Saturday, November 7, 2015

Cutting balloon angioplasty shows no benefit when compared to high pressure balloon inflation for de novo lesions


Recent research from the University of Ottawa calls into question the use of cutting balloon angioplasty in the treatment of de novo stenosis within autogenous fistulae for hemodialysis. 39 patients were included in this randomized controlled trial with vessel sizes ranging from 4-8 mm in diameter. The regions treated included juxtaanastomotic (38%), perianatomotic (38%), midcephalic (9%), and cephalic arch (14%). Stenoses greater than 50% were randomized to high-pressure balloon inflation versus cutting balloon. For the high-pressure balloon arm, a Blue Max balloon (Boston Scientific, Natick, Massachusetts) with a rated burst pressure (RBP) of 20 atm or a Conquest balloon (Bard Peripheral Vascular, Tempe, Arizona) with an RBP of 26–30 atm was inflated twice for 20-30 sec until the waist was effaced of the max RBP was achieved. For the cutting balloon arm, an appropriately sized 20 mm cutting balloon (Flextome; Boston Scientific) was inflated until the waist was effaced or the max RBP (10 atm) was reached. Technical success was achieved in all patients. Mean follow-up was 8.5 mo. At 3, 6, and 12 months, the postinterventional primary patency rates for the cutting balloon group were 61.1%, 27.7%, and 11.1%, respectively, compared with 70.0%, 42.1%, and 26.3%, respectively, for the high-pressure balloon group (P < 0.3 at each interval). At 48–72 hours after angioplasty, there was no difference in mean flow rate in the cutting balloon group versus the high-pressure balloon group. At the end of the study period, no patients with followup in either group exhibited unassisted patency. The only procedure-related complication was a contained vessel rupture in the cutting balloon group resulting in the formation of a 1.8-cm aneurysm that did not require any treatment and remained stable on follow-up. The authors concluded that there is no significant difference in postintervention primary patency rates when comparing high pressure and cutting balloon angioplasty.

Commentary:


This interesting manuscript calls into question the assumption that using a cutting balloon can provide better patency by reducing barotrauma injury to the vessel wall. While there have been prior RCTs comparing cutting balloon to high pressure balloon inflation, the present study includes more defined patient selection criteria and includes longer follow-up while adhering to SIR reporting guidelines.

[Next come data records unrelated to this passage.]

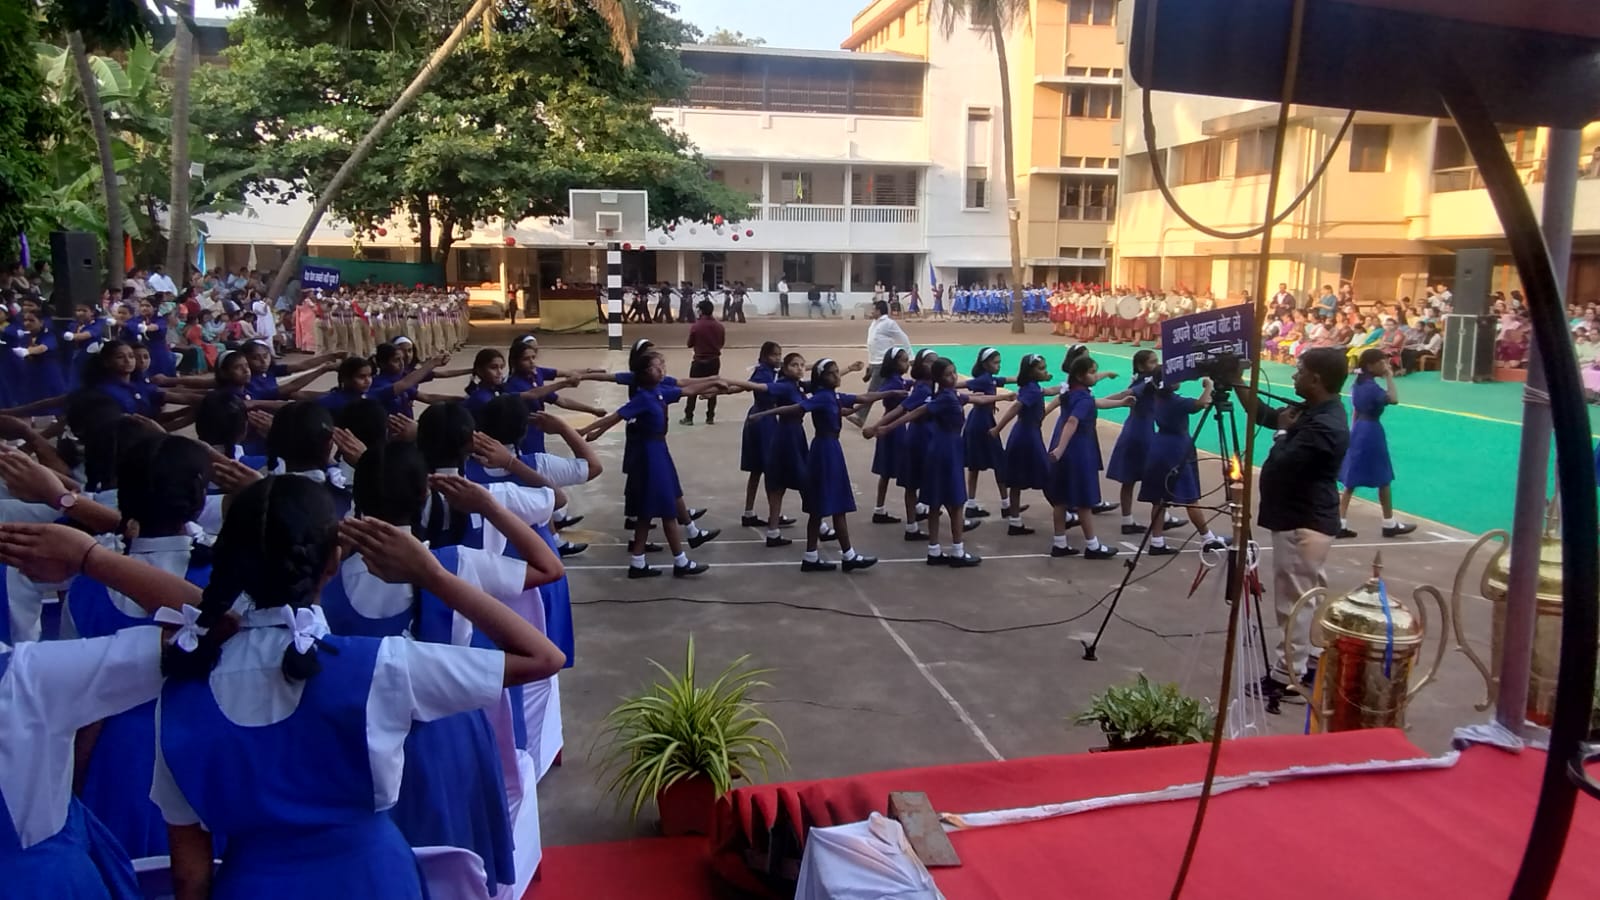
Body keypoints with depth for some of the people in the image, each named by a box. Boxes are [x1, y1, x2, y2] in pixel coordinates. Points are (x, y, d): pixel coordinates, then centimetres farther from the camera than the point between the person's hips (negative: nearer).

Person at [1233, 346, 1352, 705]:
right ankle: (1316, 663, 28)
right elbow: (1265, 415, 17)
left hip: (1303, 524, -11)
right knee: (1313, 596, 17)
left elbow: (1280, 464, -26)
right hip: (1305, 519, 11)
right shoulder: (1312, 411, 7)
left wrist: (1284, 433, -8)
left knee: (1294, 602, -3)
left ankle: (1283, 676, 4)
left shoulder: (1325, 426, -25)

However, several limitations remain including sample size and highly selective inclusion criteria. Further, the current study evaluates the use of cutting balloon on de novo lesions that have not undergone treatment in the past. While this methodology most effectively studies the true patency of cutting balloon versus high pressure balloon and may discredit the theory that decreased barotrauma of cutting balloon allows improved patency, it may not accurately reflect the current most common use of this tool for the interventionalist. Often times, one may use the cutting balloon on lesions resistant to balloon inflation or with residual, hemodynamically significant narrowing despite adequate waist effacement. In this setting, recent studies have suggested superiority in primary and secondary target lesion patency when compared with high-pressure balloon inflation (2). Depending on your practice pattern and current approach to de novo lesions, this manuscript may affect your treatment algorithm for stenotic lesions in AVFs.

Click here for abstract

1. Rasuli P, Chennur VS, Connolly MJ, et al. Randomized trial comparing the primary patency following cutting versus high-pressure balloon angioplasty for treatment of de novo venous stenoses in hemodialysis arteriovenous fistulae. J Vasc Interv Radiol 2015; 10.1016/j.jvir.2015.08.024

2. Aftab SA, Tay KH, Irani FG, et al. Randomized clinical trial of cutting balloon angioplasty versus high-pressure balloon angioplasty in hemodialysis arteriovenous fistula stenoses resistant to high-pressure balloon angioplasty. J Vasc Interv Radiol 2014; 25:190–198.